WAUSAU, Wis. (WSAU) -- Brokaw Village officials and residents met with Marathon County’s Education and Economic Development Committee Tuesday evening, where Brokaw asked the county for help. They are over three million in debt, and they have a Tax Incremental Finance, or TIF District that is in distress due to large utility investments that relied on the mill.
Jim Rosenberg is on the committee, and says the best idea on the table right now is to get a study started so they have good data to plan a better future for Brokaw. “What we want to do is bring in a consultant.
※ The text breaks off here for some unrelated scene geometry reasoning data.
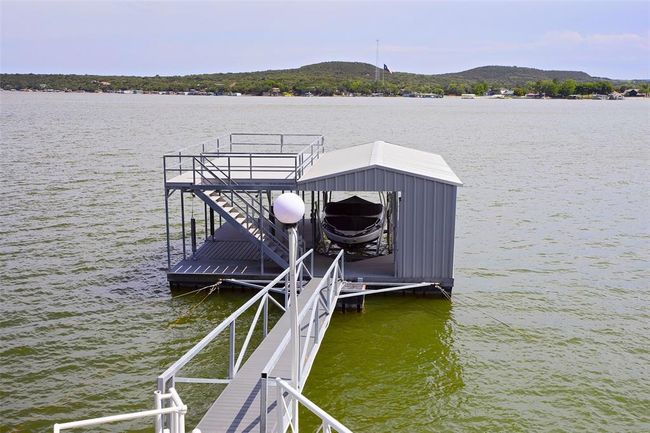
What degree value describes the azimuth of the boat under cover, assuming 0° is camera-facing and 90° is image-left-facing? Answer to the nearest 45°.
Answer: approximately 0°

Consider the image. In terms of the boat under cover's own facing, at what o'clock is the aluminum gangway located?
The aluminum gangway is roughly at 12 o'clock from the boat under cover.
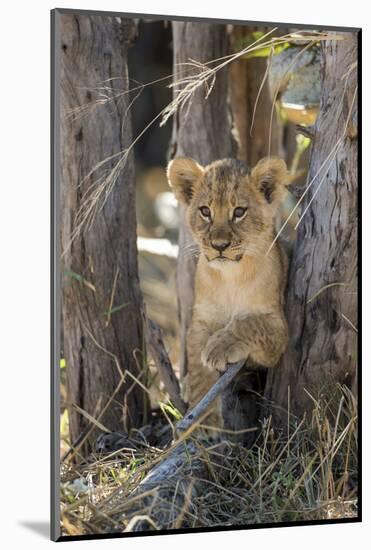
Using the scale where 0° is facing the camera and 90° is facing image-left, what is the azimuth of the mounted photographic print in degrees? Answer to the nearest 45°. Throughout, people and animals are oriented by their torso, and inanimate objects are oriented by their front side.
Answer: approximately 315°
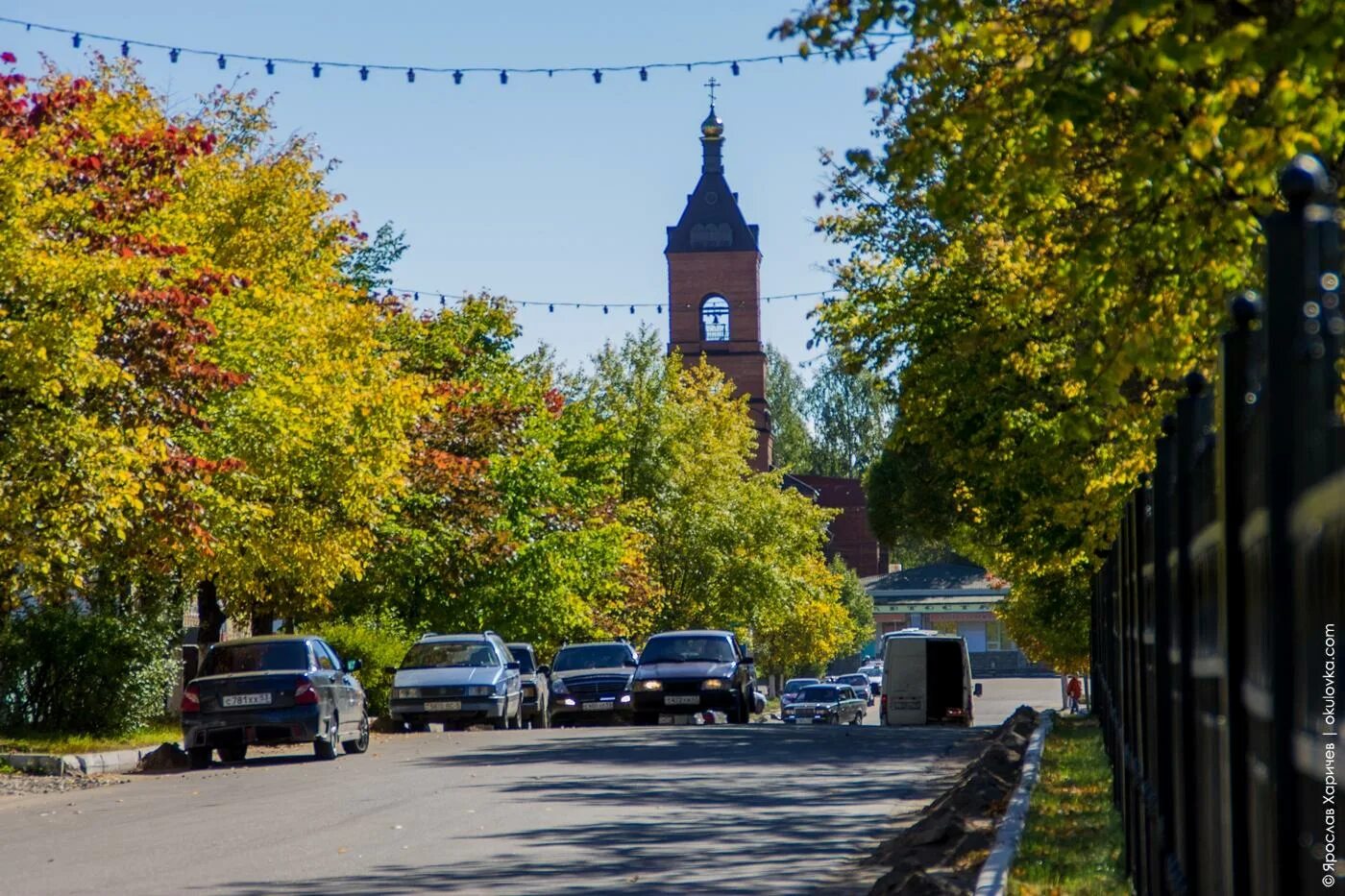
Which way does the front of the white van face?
away from the camera

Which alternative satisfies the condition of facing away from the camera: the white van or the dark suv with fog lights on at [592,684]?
the white van

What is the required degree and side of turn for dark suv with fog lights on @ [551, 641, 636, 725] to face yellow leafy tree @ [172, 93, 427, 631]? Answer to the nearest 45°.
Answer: approximately 45° to its right

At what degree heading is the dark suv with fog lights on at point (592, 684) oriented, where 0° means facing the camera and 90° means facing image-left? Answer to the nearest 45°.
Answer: approximately 0°

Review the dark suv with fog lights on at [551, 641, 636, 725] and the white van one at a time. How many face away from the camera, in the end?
1

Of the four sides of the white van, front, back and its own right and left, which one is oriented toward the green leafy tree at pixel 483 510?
left

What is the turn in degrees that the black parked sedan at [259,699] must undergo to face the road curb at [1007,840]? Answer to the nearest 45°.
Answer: approximately 135° to its right

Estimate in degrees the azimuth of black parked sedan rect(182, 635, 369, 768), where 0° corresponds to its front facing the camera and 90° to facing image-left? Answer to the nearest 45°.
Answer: approximately 225°

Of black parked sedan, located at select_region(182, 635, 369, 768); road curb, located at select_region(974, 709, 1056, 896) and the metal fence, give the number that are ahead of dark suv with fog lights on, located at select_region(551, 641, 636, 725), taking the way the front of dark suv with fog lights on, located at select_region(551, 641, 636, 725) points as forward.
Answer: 3

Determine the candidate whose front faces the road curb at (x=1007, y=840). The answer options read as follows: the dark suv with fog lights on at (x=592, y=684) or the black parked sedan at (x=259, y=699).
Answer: the dark suv with fog lights on

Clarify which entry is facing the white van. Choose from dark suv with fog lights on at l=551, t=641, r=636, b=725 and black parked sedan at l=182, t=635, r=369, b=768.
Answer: the black parked sedan

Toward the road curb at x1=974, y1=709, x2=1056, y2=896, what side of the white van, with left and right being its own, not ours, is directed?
back
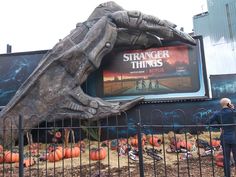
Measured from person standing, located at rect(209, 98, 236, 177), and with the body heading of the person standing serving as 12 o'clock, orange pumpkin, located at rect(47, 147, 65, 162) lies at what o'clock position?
The orange pumpkin is roughly at 9 o'clock from the person standing.

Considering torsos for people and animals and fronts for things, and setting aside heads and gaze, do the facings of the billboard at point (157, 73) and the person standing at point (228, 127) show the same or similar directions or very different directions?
very different directions

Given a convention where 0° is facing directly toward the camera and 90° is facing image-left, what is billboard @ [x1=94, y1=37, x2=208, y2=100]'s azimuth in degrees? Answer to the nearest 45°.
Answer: approximately 0°

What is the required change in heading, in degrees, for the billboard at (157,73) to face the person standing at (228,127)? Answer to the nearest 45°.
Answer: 0° — it already faces them

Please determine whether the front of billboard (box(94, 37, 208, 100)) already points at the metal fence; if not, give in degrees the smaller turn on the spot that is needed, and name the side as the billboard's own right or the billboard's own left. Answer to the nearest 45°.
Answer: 0° — it already faces it

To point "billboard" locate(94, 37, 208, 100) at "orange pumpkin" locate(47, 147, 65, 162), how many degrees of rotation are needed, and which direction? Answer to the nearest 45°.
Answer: approximately 45° to its right

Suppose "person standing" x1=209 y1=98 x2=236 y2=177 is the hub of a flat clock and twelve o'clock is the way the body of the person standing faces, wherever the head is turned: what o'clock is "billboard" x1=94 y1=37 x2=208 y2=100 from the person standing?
The billboard is roughly at 11 o'clock from the person standing.
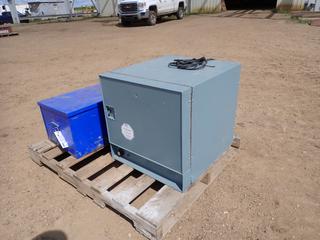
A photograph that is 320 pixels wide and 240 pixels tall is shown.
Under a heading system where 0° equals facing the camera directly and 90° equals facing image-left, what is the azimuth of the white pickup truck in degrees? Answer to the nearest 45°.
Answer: approximately 45°

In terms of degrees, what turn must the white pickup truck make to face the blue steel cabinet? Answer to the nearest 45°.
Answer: approximately 45° to its left

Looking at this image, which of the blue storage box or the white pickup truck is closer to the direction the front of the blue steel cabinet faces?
the blue storage box

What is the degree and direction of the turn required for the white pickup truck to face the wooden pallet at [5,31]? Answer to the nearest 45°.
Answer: approximately 45° to its right

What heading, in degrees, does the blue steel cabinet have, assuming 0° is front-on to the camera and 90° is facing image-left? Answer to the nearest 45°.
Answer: approximately 45°

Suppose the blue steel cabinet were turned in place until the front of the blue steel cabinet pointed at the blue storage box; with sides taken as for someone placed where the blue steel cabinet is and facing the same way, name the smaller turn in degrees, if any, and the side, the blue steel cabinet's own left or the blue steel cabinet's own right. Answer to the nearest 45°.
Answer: approximately 45° to the blue steel cabinet's own right

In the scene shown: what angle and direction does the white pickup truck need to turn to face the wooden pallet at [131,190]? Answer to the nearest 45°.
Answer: approximately 45° to its left

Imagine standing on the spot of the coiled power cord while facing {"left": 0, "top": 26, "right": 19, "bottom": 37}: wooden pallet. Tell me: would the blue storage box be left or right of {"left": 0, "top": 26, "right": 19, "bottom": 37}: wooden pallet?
left

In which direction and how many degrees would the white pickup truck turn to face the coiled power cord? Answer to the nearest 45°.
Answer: approximately 45° to its left
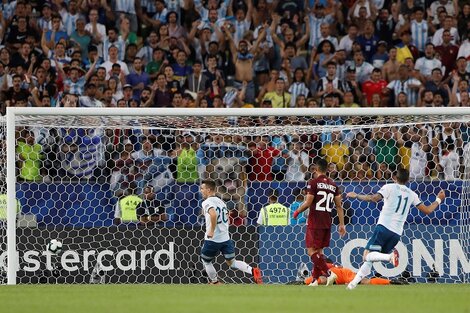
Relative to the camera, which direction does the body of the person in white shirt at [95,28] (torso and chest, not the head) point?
toward the camera

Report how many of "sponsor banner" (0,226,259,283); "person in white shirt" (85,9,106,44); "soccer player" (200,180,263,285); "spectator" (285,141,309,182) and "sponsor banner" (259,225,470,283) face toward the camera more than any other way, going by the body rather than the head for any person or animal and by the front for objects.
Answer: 4

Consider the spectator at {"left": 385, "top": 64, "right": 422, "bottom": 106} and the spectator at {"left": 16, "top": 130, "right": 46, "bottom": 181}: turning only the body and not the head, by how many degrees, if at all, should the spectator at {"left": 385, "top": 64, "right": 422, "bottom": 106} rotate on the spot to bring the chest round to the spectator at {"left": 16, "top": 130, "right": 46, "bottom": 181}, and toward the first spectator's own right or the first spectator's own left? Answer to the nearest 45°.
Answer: approximately 45° to the first spectator's own right

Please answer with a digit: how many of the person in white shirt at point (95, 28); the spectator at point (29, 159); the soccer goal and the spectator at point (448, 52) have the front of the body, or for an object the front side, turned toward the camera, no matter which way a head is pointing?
4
We’re going to talk about this at our June 23rd meeting of the Education and Economic Development Committee of the county about bringing in a consultant that will put together a study that shows what the situation is now, what some options might be going forward to make Brokaw into a more sustainable situation than it is right now.”
Brokaw has a very small population and small number of taxable properties, which means the residents are forced to pay a much higher cost to support their village services that were designed to support residents and the mill. Rosenberg says recruiting a new business or industry to Brokaw is very difficult because of these costs. “When you have tax rates that aren’t real competitive and water rates that are very high because of the loss of volume that was being sold to Wausau Paper, it creates a scenario in which it’s very difficult to entice anybody to come in and go into business, and so you can’t really grow your way out of it very well.”
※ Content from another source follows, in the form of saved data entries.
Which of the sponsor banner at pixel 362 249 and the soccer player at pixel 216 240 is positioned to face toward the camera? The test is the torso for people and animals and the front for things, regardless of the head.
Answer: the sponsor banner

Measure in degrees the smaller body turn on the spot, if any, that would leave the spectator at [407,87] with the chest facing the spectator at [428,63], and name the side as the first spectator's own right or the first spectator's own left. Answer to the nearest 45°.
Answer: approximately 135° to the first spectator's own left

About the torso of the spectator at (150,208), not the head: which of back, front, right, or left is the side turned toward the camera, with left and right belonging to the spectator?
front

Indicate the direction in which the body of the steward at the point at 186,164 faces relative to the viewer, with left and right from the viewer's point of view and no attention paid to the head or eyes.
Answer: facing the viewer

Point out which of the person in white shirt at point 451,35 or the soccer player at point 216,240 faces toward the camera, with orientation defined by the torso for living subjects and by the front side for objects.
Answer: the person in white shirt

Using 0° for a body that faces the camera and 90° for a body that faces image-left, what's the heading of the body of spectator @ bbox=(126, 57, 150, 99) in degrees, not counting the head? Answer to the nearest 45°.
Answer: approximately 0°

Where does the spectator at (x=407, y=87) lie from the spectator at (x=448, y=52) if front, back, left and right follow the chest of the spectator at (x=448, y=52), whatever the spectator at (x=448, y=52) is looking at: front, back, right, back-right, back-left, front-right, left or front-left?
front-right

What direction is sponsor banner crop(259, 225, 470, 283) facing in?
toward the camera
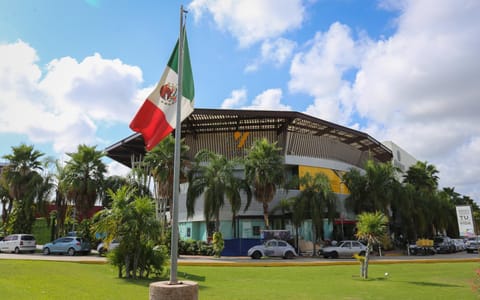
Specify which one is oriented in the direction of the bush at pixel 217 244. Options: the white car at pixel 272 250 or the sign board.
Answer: the white car

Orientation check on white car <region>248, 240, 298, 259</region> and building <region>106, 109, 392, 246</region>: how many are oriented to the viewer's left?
1

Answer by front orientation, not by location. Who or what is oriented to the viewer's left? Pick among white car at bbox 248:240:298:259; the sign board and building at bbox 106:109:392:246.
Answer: the white car

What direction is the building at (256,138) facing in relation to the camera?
toward the camera

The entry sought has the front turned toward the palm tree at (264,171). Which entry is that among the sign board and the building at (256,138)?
the building

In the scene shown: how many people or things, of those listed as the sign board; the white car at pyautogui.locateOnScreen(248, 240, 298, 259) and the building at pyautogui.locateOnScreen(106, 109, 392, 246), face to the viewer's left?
1

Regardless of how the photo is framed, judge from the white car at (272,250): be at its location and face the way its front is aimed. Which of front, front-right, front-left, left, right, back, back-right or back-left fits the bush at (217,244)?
front

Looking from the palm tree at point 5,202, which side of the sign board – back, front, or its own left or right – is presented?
right

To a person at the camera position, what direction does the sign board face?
facing the viewer

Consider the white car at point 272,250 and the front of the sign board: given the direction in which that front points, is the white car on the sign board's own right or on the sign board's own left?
on the sign board's own right

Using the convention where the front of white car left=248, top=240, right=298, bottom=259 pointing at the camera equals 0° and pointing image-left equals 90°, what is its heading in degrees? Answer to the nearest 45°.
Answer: approximately 90°

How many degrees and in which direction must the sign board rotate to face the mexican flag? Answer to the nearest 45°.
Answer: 0° — it already faces it
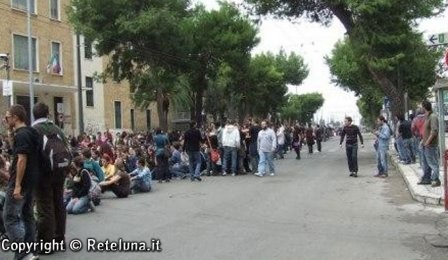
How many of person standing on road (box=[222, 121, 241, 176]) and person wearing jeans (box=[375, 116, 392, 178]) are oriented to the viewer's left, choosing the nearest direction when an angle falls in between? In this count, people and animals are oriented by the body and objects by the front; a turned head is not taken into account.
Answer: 1

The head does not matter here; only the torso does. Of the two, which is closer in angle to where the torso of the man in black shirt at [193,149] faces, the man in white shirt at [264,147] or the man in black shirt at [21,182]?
the man in white shirt

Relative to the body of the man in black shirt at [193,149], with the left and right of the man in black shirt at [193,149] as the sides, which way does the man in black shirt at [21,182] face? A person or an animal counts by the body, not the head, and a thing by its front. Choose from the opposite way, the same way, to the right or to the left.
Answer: to the left

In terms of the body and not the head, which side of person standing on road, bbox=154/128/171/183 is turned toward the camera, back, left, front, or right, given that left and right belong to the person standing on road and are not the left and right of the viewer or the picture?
back

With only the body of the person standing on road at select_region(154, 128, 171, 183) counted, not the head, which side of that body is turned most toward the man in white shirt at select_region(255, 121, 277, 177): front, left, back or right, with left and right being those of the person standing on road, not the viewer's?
right

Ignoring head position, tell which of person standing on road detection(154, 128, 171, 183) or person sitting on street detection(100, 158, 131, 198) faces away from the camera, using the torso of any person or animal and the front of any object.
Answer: the person standing on road
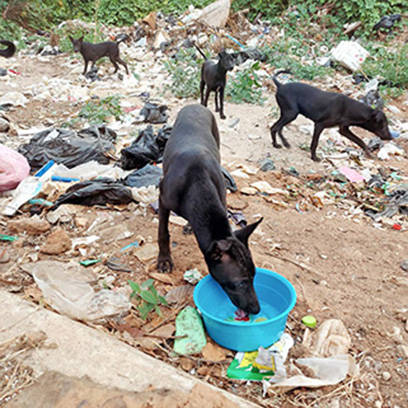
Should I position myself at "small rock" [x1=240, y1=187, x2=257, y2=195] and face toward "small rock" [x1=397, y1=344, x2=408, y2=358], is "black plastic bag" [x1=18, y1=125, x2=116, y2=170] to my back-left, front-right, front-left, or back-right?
back-right

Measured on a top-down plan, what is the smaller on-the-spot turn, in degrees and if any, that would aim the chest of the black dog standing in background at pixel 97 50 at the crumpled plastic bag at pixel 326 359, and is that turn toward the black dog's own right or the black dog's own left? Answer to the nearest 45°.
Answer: approximately 90° to the black dog's own left

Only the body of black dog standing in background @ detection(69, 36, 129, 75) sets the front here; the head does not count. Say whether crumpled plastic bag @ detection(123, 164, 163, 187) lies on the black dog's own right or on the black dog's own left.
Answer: on the black dog's own left

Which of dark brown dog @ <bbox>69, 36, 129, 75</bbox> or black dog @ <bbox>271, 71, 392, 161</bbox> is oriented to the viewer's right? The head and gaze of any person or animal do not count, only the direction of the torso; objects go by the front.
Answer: black dog @ <bbox>271, 71, 392, 161</bbox>

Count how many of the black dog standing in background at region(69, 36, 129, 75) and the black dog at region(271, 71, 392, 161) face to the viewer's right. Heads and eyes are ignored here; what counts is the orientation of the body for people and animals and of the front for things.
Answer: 1

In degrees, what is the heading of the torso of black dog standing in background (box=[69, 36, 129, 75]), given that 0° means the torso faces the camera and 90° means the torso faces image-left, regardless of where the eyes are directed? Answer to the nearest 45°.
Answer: approximately 90°

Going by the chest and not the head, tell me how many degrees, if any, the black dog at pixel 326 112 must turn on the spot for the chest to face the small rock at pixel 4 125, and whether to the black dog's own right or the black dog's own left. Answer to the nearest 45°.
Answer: approximately 180°

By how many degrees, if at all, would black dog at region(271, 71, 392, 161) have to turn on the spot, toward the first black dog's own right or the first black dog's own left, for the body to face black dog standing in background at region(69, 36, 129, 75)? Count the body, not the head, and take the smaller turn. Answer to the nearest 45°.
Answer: approximately 135° to the first black dog's own left

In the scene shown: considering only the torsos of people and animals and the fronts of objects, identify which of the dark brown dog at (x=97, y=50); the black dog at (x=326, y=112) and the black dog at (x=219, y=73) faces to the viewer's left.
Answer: the dark brown dog at (x=97, y=50)

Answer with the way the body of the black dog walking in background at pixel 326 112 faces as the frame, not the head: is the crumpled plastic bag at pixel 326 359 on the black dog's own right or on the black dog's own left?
on the black dog's own right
The Village of Brokaw has the infrastructure to support a new industry, and Rosenberg says the location has a lot going for it. “Brokaw is not a place without assets. It’s got an interchange on the highway, which is something that is very valuable. It’s got infrastructure that can support industry and homes, and it’s a pretty location on the river, and so it’s worth talking about what we can do to make that into a sustainable situation going forward.”
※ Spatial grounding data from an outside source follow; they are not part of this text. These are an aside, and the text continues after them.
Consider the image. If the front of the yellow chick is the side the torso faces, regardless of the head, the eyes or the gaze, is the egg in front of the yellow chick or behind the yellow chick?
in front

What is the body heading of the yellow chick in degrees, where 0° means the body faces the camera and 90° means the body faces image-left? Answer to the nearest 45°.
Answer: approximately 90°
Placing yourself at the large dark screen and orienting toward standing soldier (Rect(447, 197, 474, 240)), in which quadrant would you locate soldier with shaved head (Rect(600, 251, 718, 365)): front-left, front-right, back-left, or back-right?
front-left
Rosenberg admits the Marathon County Board is not always anxious to hire a consultant, but he is hopeful the idea passes the committee and gets board support. “I’m hopeful that, if that’s the conclusion the committee reaches on the 23rd and we advance that to the board, that there will be support for that.”
Wausau City Council Alderman Keene Winters had previously offered the concept of Wausau annexing Brokaw, but there are two major problems with that. First, Brokaw would have to dissolve as a village because cities cannot annex villages. Second, there would have to be a contiguous strip of land connecting Brokaw and Wausau, which is something the Towns of Wausau, Maine, and Texas would not support.